After a few minutes of pedaling, I gave serious thought to turning back in order to retrieve my lungs from under the blankets where I must have left them. Not wanting to let Dave down, however, I dug deeper, sucked at the thin air, and prayed that the sidewalls of my heart wouldn’t blow out from exertion.
This past winter I spent some time alone up at the cabin. I wrote a lot, slept a lot, and thought a lot. News of Dave’s diagnosis and upcoming treatment weighed extra heavy upon my mind and heart one afternoon, so after packing a few snacks, a water bottle, and my pistol into a backpack, I headed up the same trail Dave and I had ridden together years before. This time, however, I took to the trail on a snowmobile. An overnight storm had dusted the trail with fresh white powder; it swirled about behind me as I sped recklessly up the mountain, dodging low hanging branches and sliding around curves at high speed.
The trail flattened out for a spell, and instead of pushing the snow machine even harder, I slowed to a crawl, standing as I rode to get a view of my surroundings.
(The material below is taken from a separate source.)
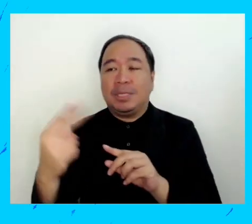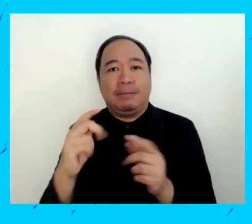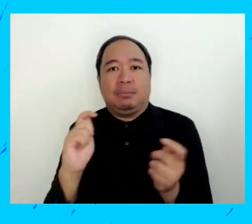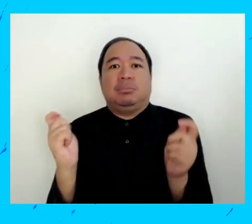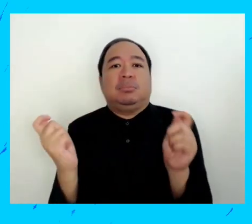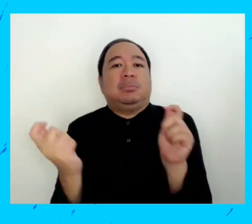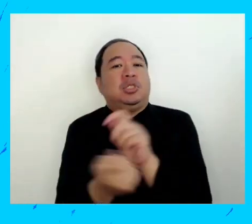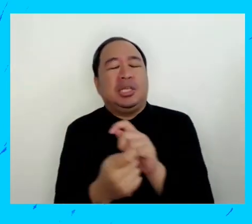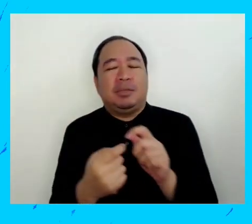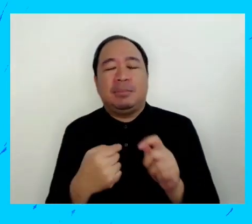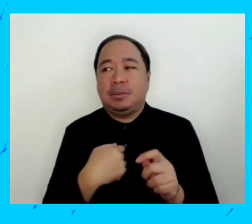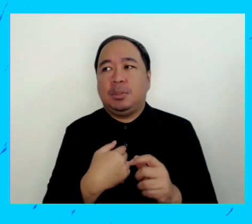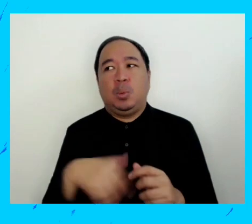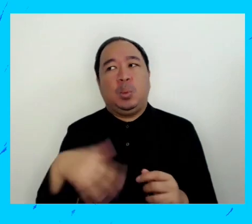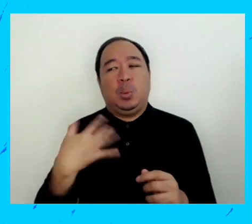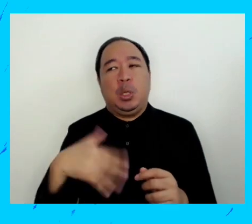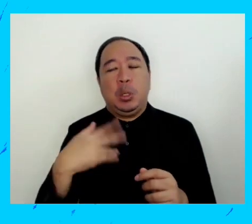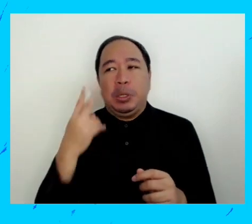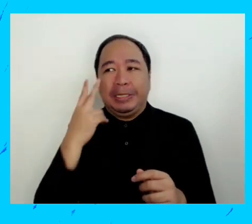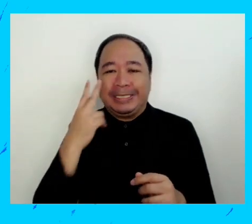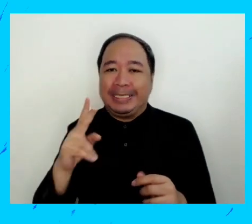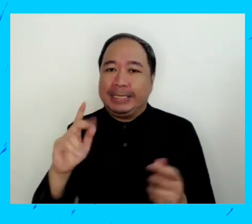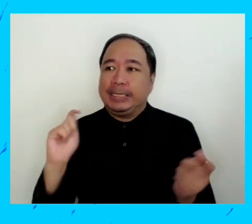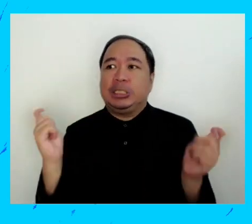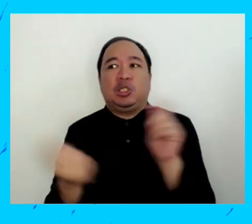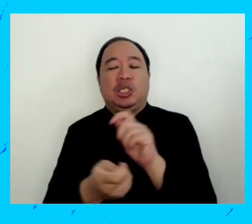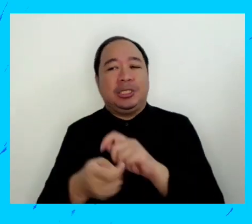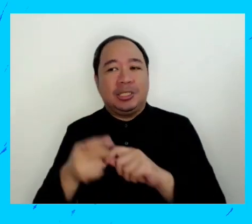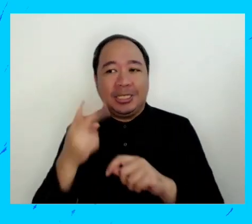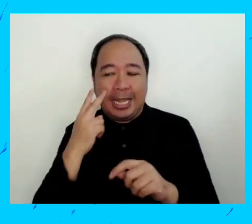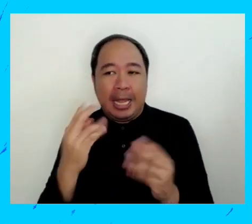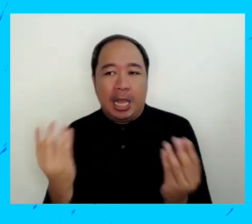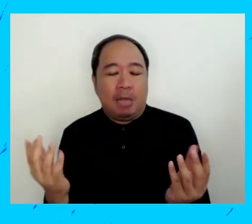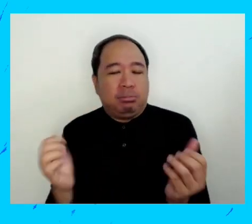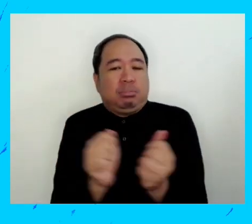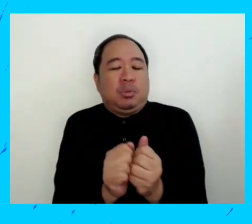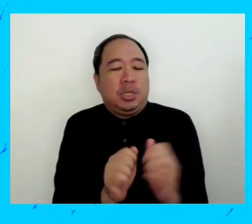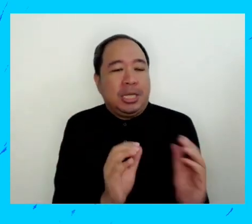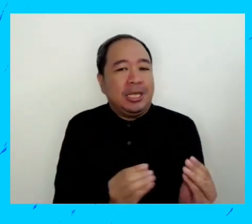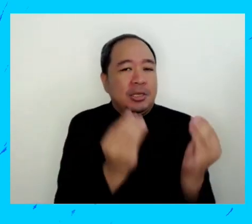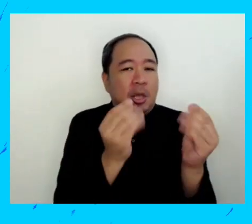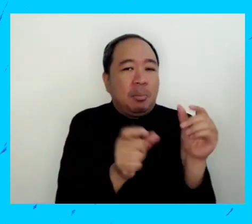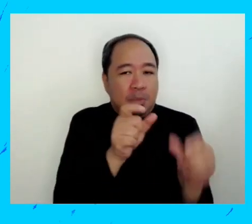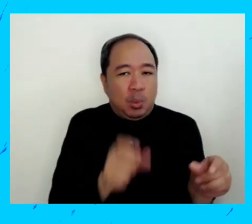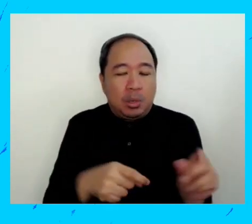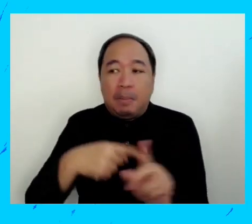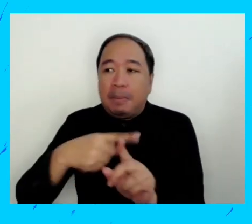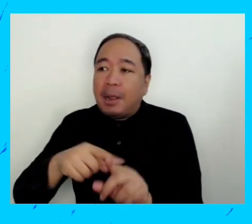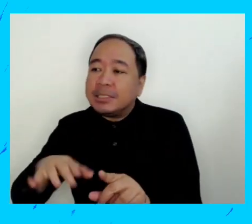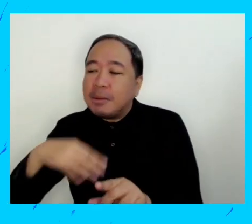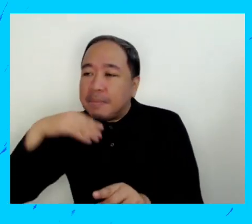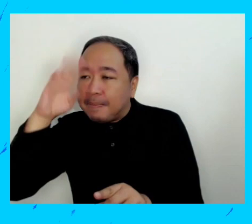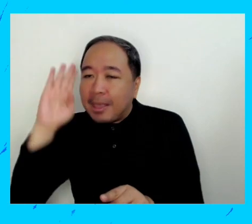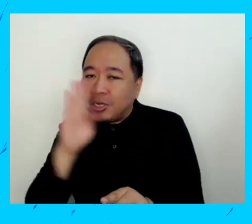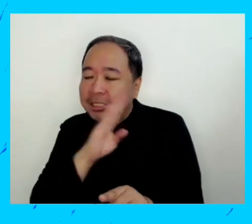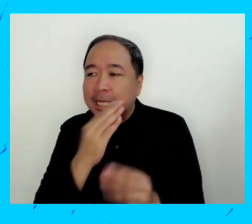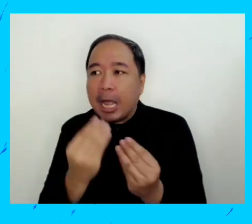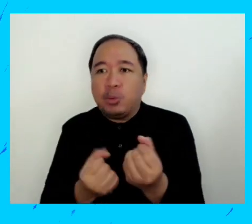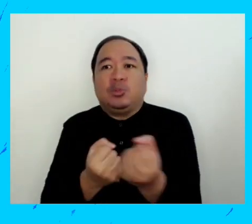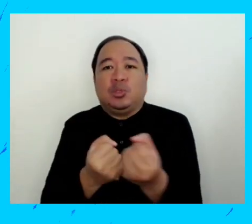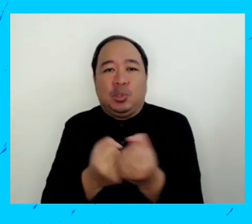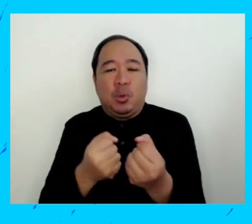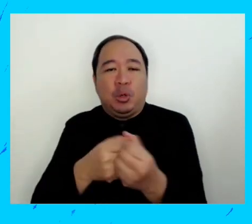comportamiento cambia a lo largo del camino. Y eso es algo muy interesante. Ese cambio no solamente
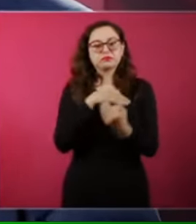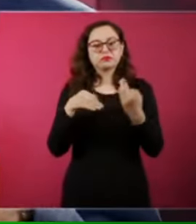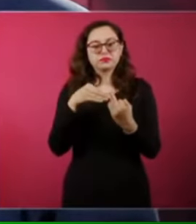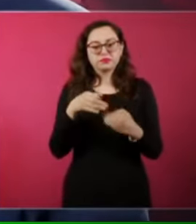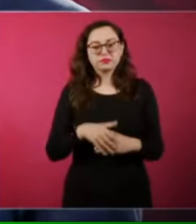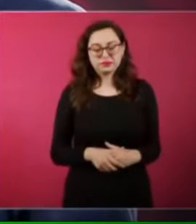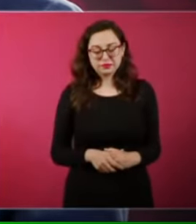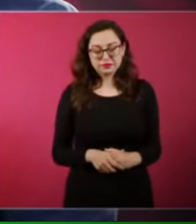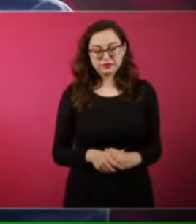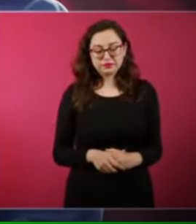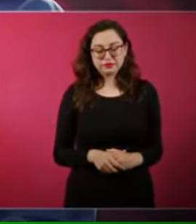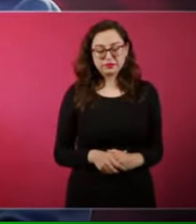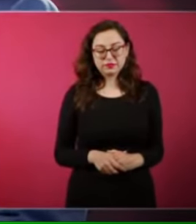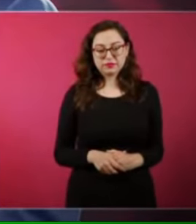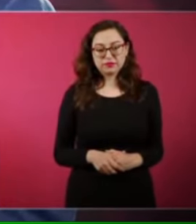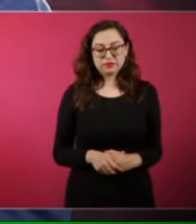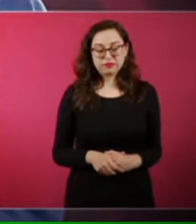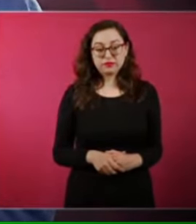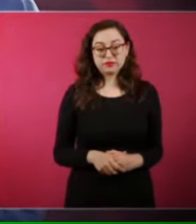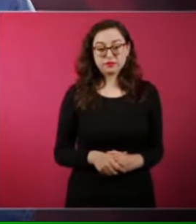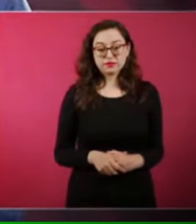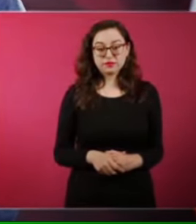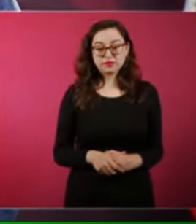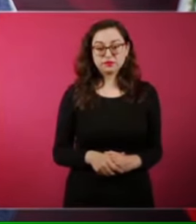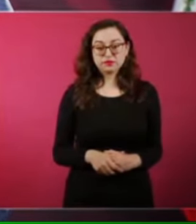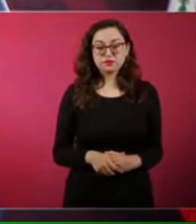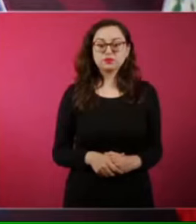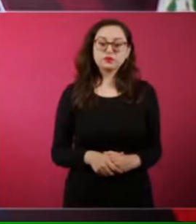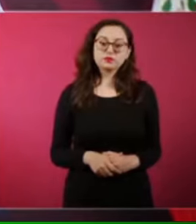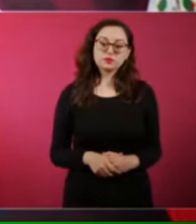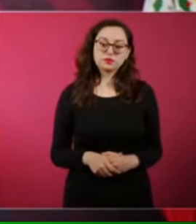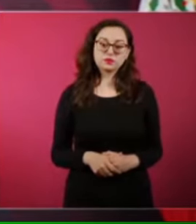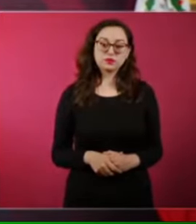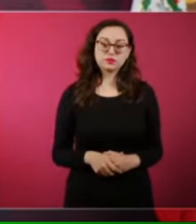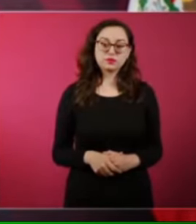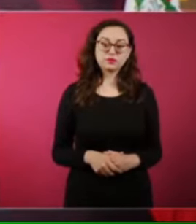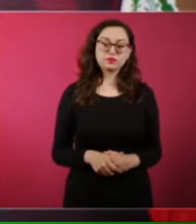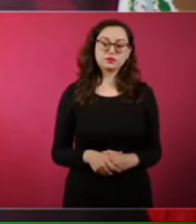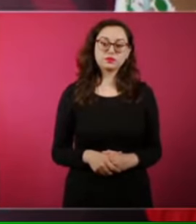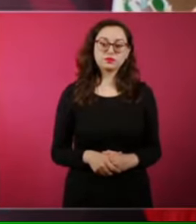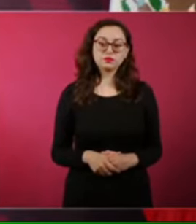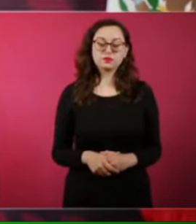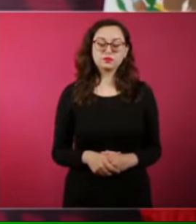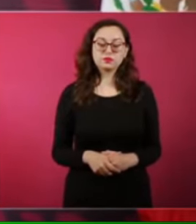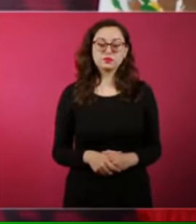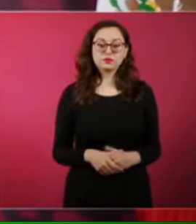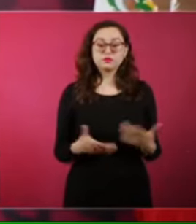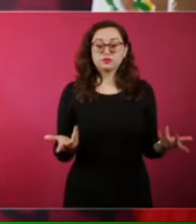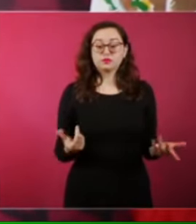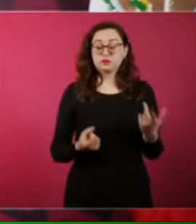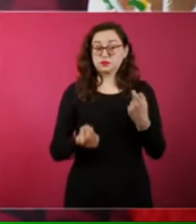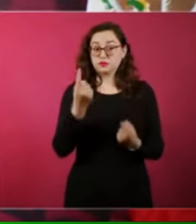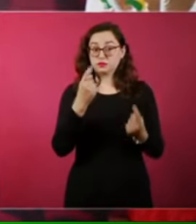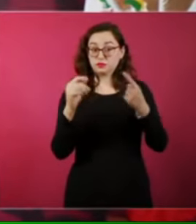Nada más que a lo mejor hay quienes están cuestionando a Rafael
I stopped altogether when to my right I spied a grove of aspens, their leaves gone for the winter and their ankles buried in snow. The sun was low in the western sky, and her light partnered with those trees and a winter wind to cast long, quaking shadows on the white ground. I looked up at those towering trees and thought about Elizabeth, about our kids, and about silent, inspired hope.
Yes, I know Dave Gurney.
(Dave passed away on August 11, 2016 at the age of 49. I was honored to share the above at his celebration of life service.)